§ Instructions:
• A. In the Beira toad text, what is the species' type locality?
• B. Transcribe part of the Beira toad text word for word. Begin at the words "- Conservation status: LC" and stop after "are never vertical.".
*** Excerpt provided Section Begins ***
Beira toad
- Conservation status: Least Concern (IUCN 3.1)

Scientific classification
- Kingdom: Animalia
- Phylum: Chordata
- Class: Amphibia
- Order: Anura
- Family: Bufonidae
- Genus: Poyntonophrynus
- Species: P. beiranus
- Binomial name: Poyntonophrynus beiranus (Loveridge, 1932)
- Synonyms: Bufo taitanus beiranus Loveridge, 1932; Bufo beiranus Loveridge, 1932;

= Beira toad =

- Authority: (Loveridge, 1932)
- Conservation status: LC
- Synonyms: Bufo taitanus beiranus Loveridge, 1932, Bufo beiranus Loveridge, 1932

Species of amphibian

The Beira toad (Poyntonophrynus beiranus), or Beira pygmy toad, is a species of toad in the family Bufonidae from southern Africa.

==Description==
The Beira toad lacks prominent parotoid glands and these do not form a continuous platform with the top of the head. it also lacks any dorsal hourglass patternation, and any conspicuous tarsal fold. It has finely spotted ventral skin The feet are not adapted for burrowing and do not have adhesive terminal discs on either the fingers or toes. They do not have hard claws and eye pupils are never vertical.

==Distribution==
It is found in two apparently separate areas: the coastal plain of central Mozambique in the flood plain of the Pungwe River north to Thuchila in southern Malawi, and floodplains in the Zambezi catchment area in central and southwestern Zambia. Its type locality is Beira, Mozambique, hence the name.

==Habitat==
The Beira toad's natural habitats consist of subtropical or tropical seasonally wet or flooded lowland grasslands; intermittent freshwater marshes within or around sub-tropical or tropical shrubland. It occurs up to at least 1000 m above sea level.
*** Excerpt provided Section Ends ***
*** Provided data Section Begins ***
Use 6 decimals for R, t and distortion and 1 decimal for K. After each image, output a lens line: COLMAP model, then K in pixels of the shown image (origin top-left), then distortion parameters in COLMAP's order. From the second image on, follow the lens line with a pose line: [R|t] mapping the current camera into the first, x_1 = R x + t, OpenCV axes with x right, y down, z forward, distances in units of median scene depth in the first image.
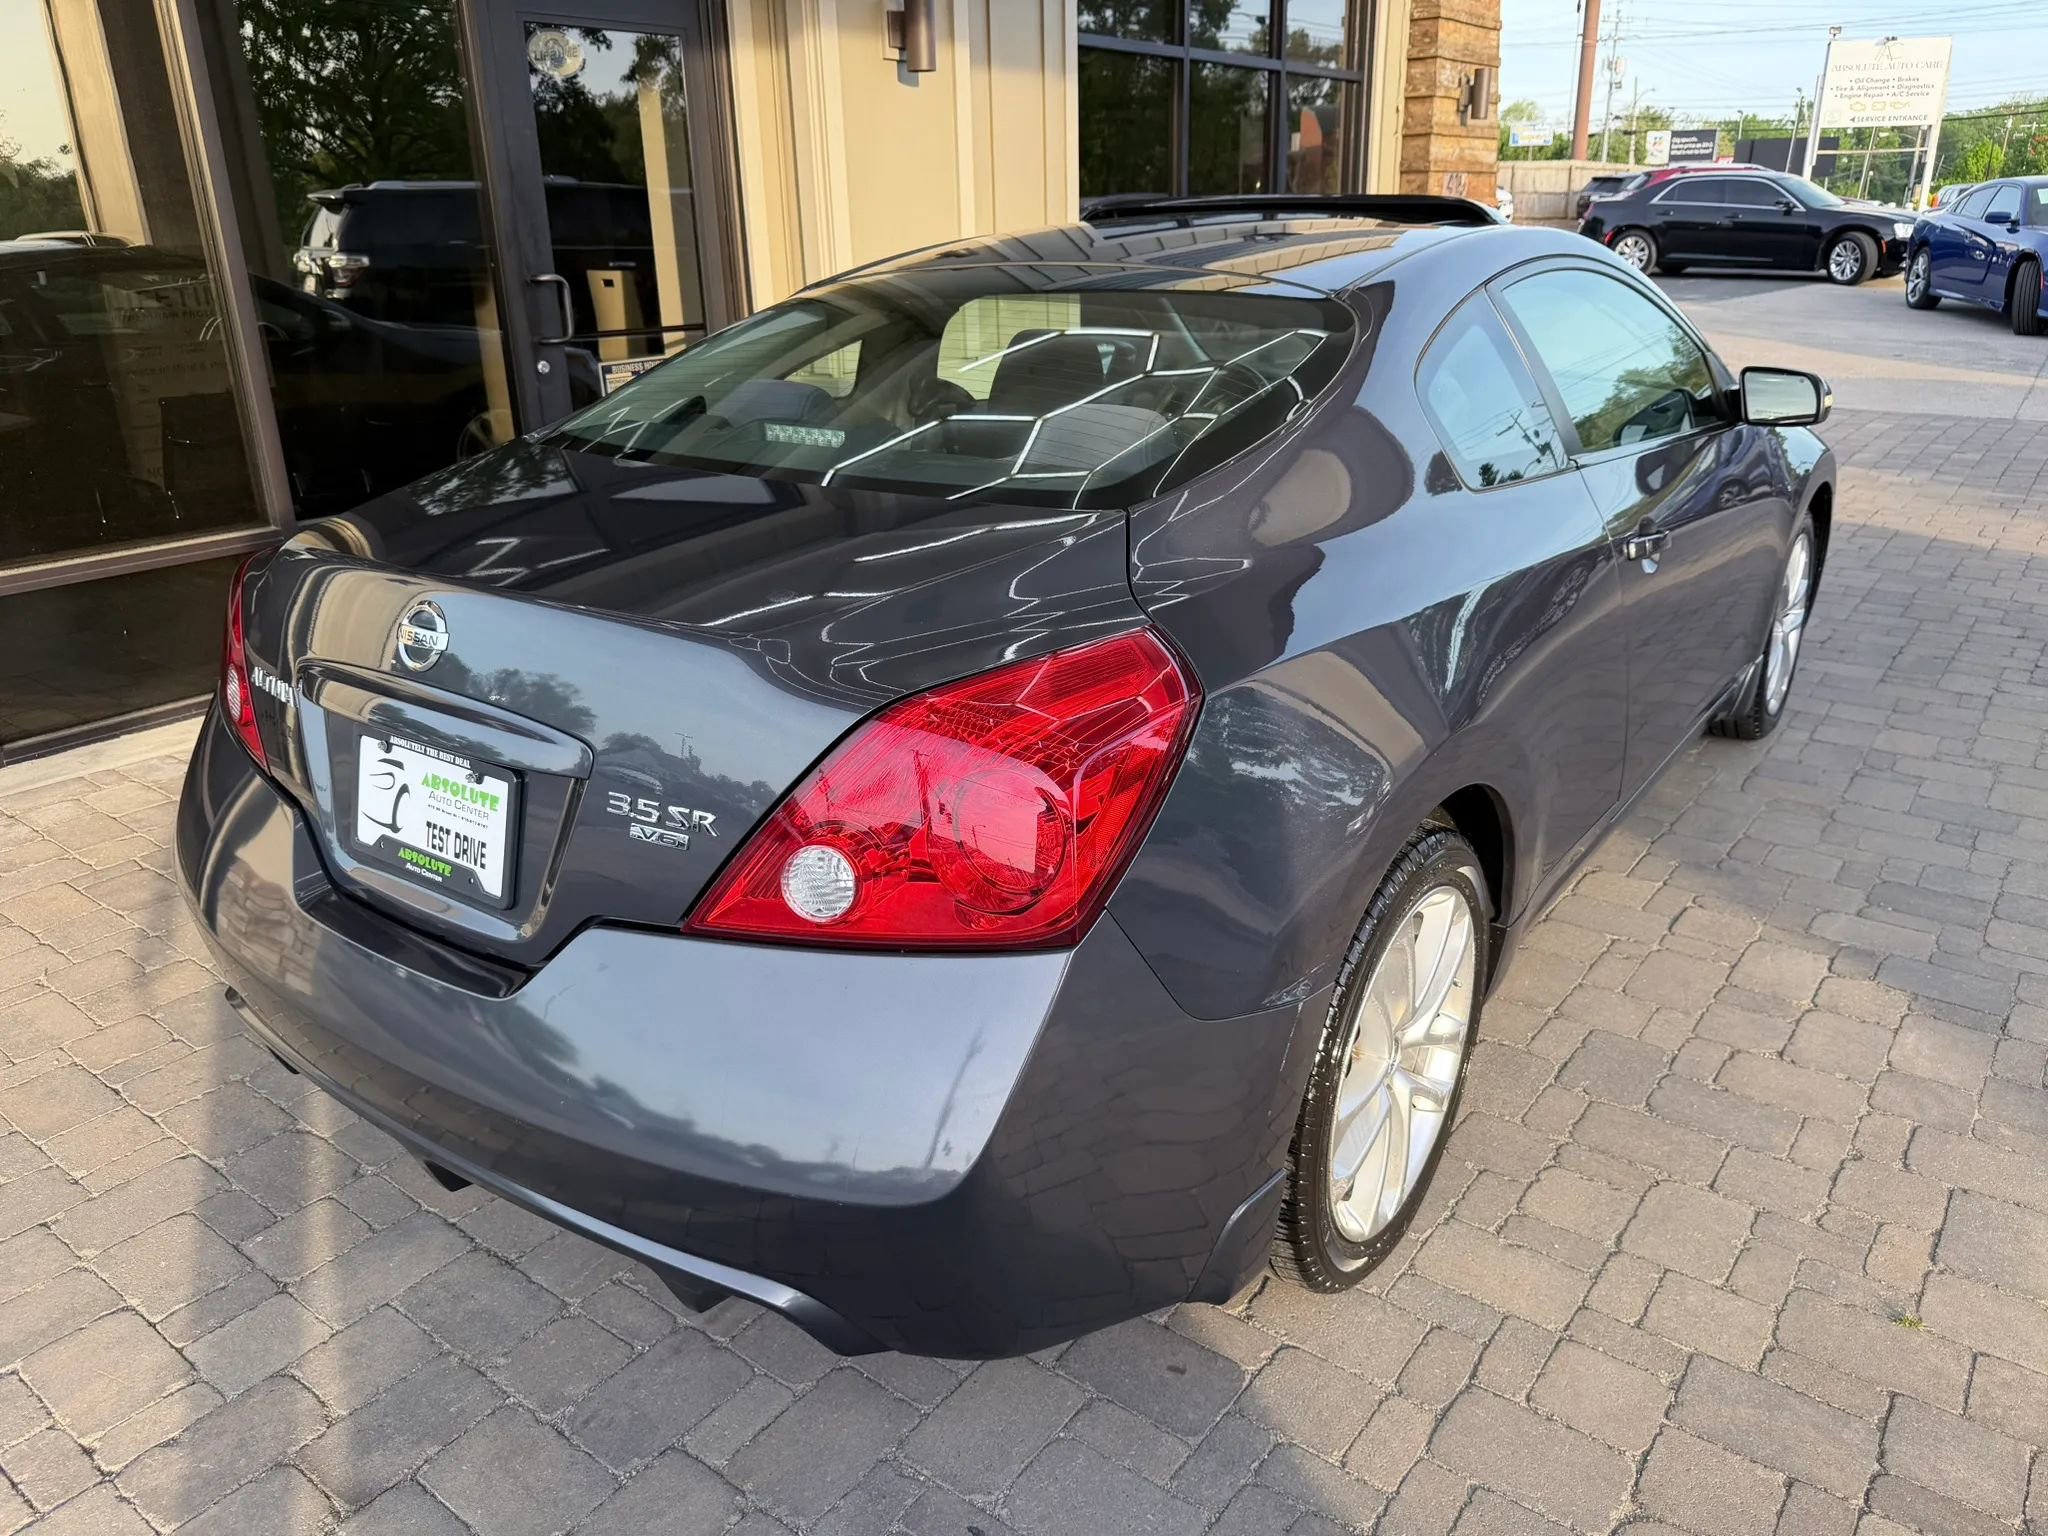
lens RADIAL K [[1462.7, 0, 1032.2], [0, 1462.7, 763.7], [0, 0, 1]] dist [0.009480, -0.017942]
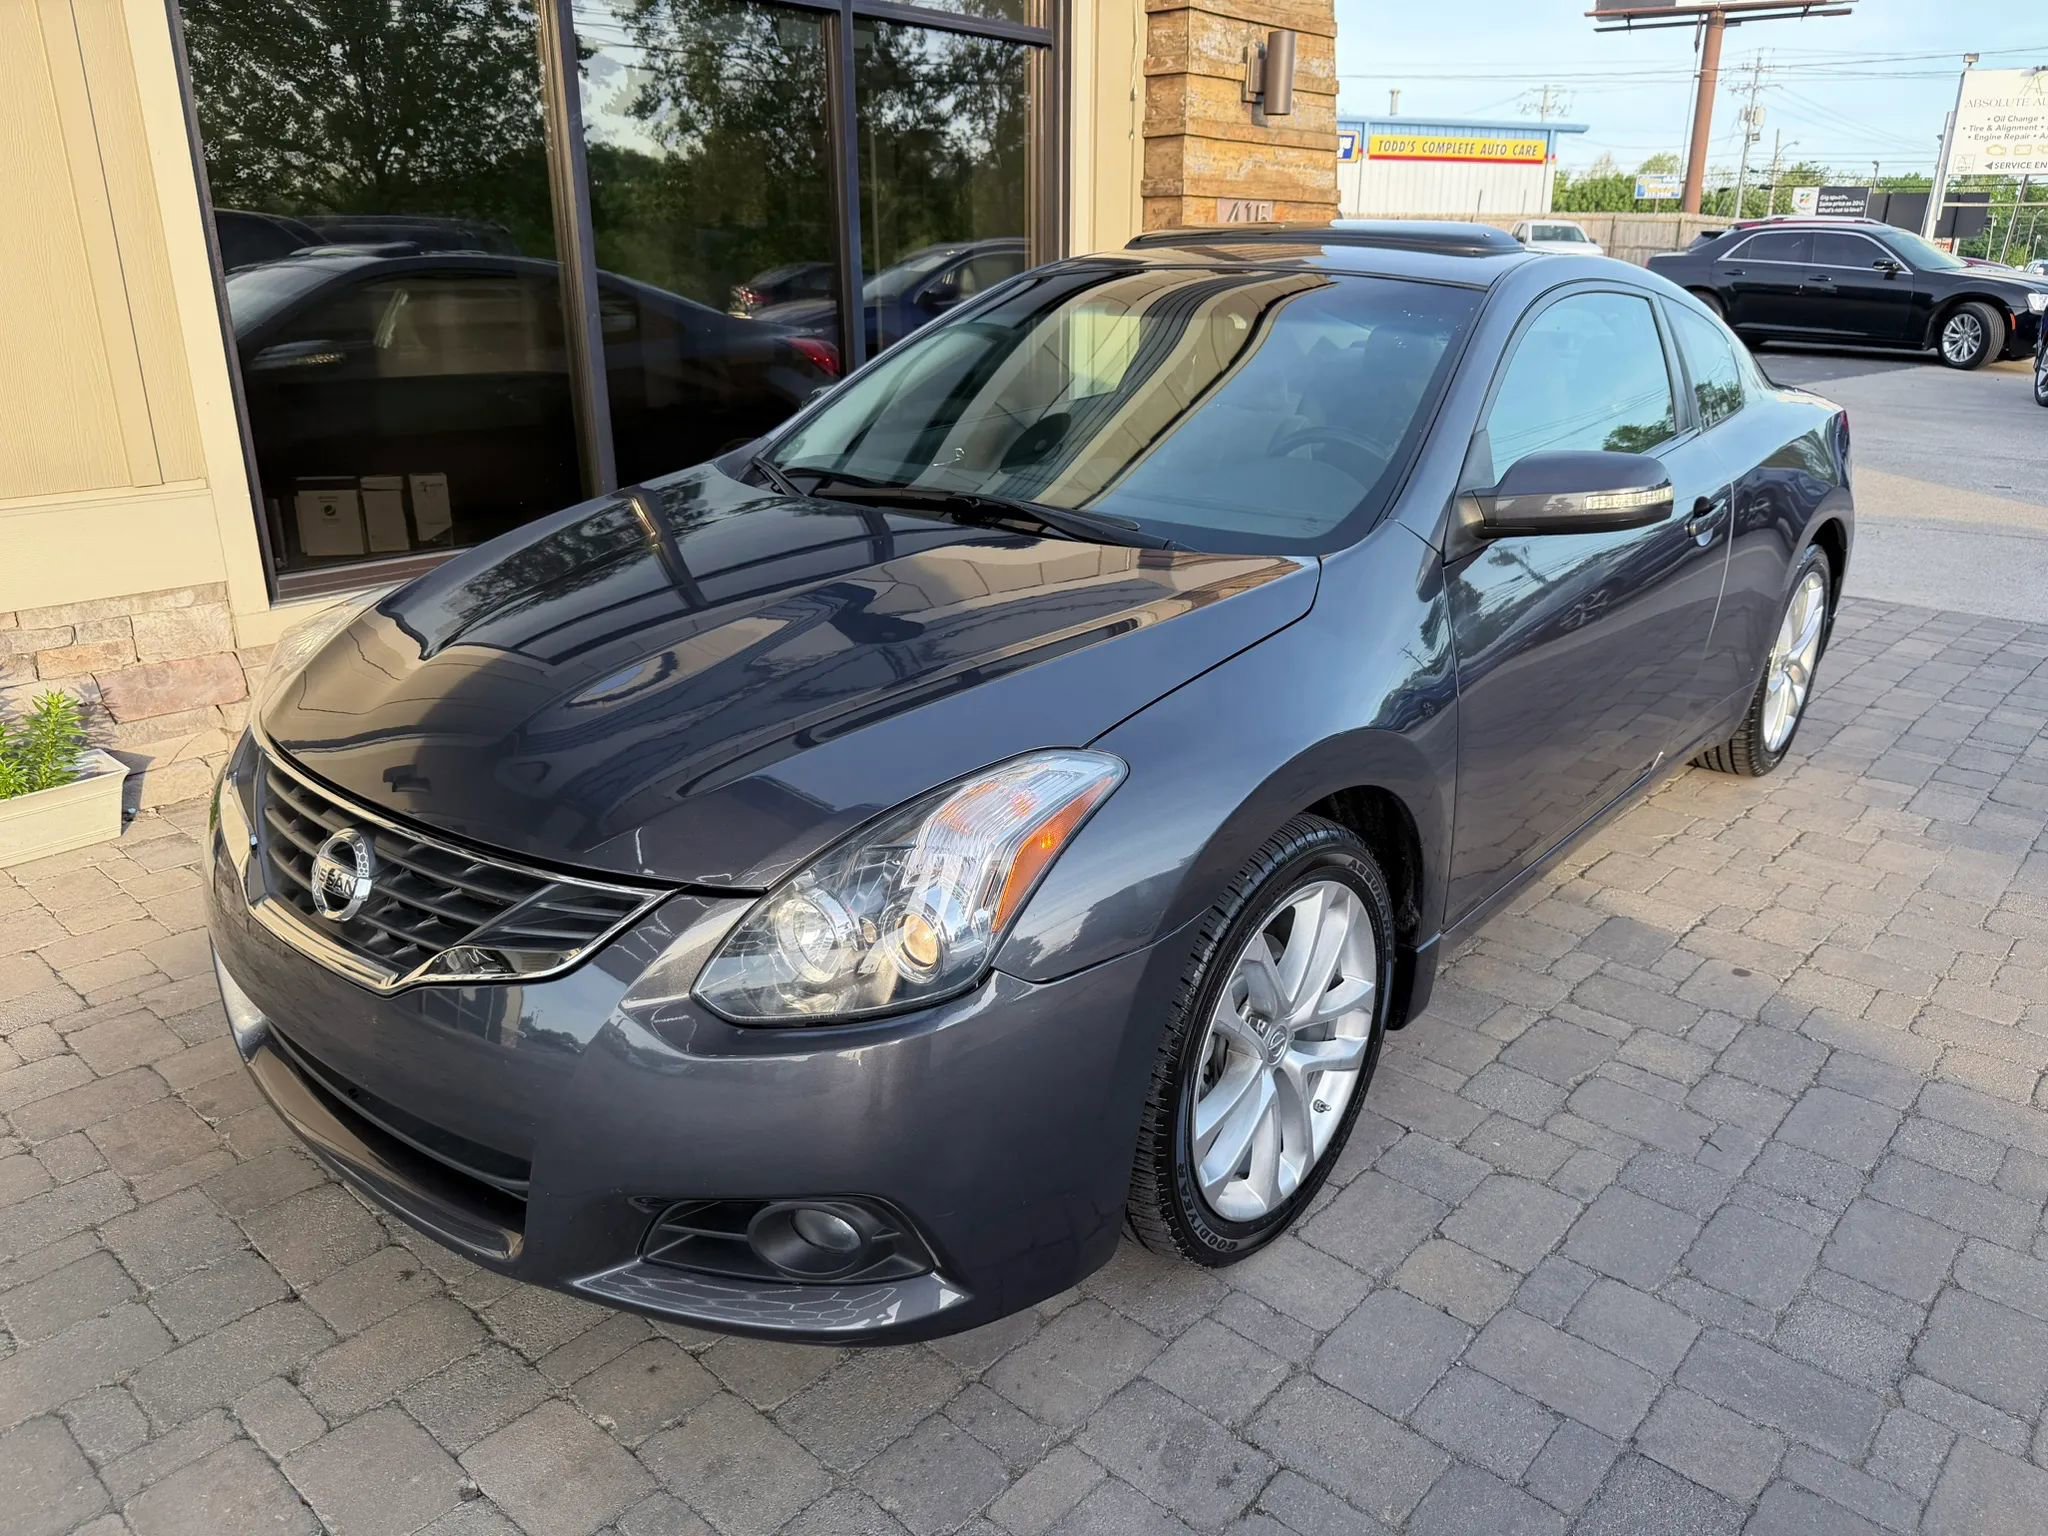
lens RADIAL K [[1462.7, 0, 1036.0], [0, 1462.7, 770.6], [0, 0, 1]] dist [0.009480, -0.017942]
pose [[0.996128, 0.048281, -0.073468, 0.122551], [-0.049908, 0.998544, -0.020472, -0.067477], [0.072373, 0.024059, 0.997087, 0.177370]]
*** Provided data Section Ends ***
§ Answers for the exercise:
• A. Beira, Mozambique.

• B.
- Conservation status: LC
- Synonyms: Bufo taitanus beiranus Loveridge, 1932, Bufo beiranus Loveridge, 1932

Species of amphibian

The Beira toad (Poyntonophrynus beiranus), or Beira pygmy toad, is a species of toad in the family Bufonidae from southern Africa.

==Description==
The Beira toad lacks prominent parotoid glands and these do not form a continuous platform with the top of the head. it also lacks any dorsal hourglass patternation, and any conspicuous tarsal fold. It has finely spotted ventral skin The feet are not adapted for burrowing and do not have adhesive terminal discs on either the fingers or toes. They do not have hard claws and eye pupils are never vertical.